人間関係を円滑にするための対人対応スキル
最近、ビジネス(対内外問わず)上の人間関係をよくするための多くの書籍が出ている。「聞く」ことを重点に置いた著書、「論理的に話す」ことを主眼に置いた書籍、「人の気持ちを察する」ことを唱え始めた書籍など、かくも多くの視点から書かれたものがある。そこで書かれているものは、おそらく正解である。しかし、正解でない、あてはまらない場合もある。その正解でない場合が、ビジネスの現場で問題となっているのではないか。その正解か正解でないかの線引きの視点、そして正解でない時にも使えるスキルをご紹介する。
最近の若者のコミュニケーション傾向
携帯電話での通話やメールでのやり取りは頻繁に行っているくせに、直接顔を合わせると、人とどう接してよいのかわからない。
あまり人とはかかわりたくない。仕事さえできれば、上司や先輩との人間関係なんて重要ではない。そもそも、それほど仲がよくもない人と話すことが面倒臭い。

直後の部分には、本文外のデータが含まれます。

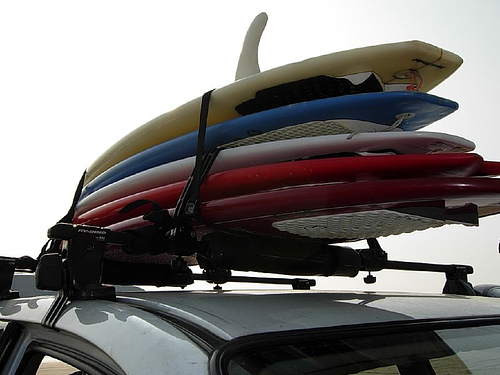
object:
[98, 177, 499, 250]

最近の若者のコミュニケーション傾向といえば、このようにドライで、コミュニケーションを避けているような印象すらある。図表のデータをご覧いただきたい(図表1)。
実は、ほとんどの新入社員が仕事をするうえで人間関係を重視し、また、よりよい人間関係を築きたいと思っているのだ。確かに、仕事を効果的に進めていくうえで人間関係は重要である。
お互いがよい関係で、気持ちよく仕事ができれば、当然仕事へのモチベーションは上がり、進行もスムーズに進むだろう。反対に「ああ、○○さんの顔を見るのも嫌だ……でも、今日は××の件について一緒に話をまとめなくては……」と思うと、会社へ向かう足取りも重くなる。新入社員も当然こんなことくらいよくわかっているのだ。
では、次に別の角度から仕事上の人間関係についてみてみよう。図表2、3を見ていただきたい。
これらのデータから、「仕事をするうえでよい人間関係を築きたいのだけれど、どうやってそれをすればよいのかわからず、悩んでいるビジネスパーソン」が増加しているのが読み取れる。この職場の人間関係の悩みが原因で、休職あるいは退職、最悪の場合は自殺者まで出ているのが現状なのである。
では、この悩みを解決するにはどうしたらよいのだろうか。
これには「よりよい人間関係を築くスキル」を習得することが必要であるといえる。もちろん、悩みを聴いてあげること(カウンセリング)も有効なのもよくわかっているが、今回のテーマである悩み解決の最終的な目的の人間関係づくりのスキルについてご紹介したいと思う。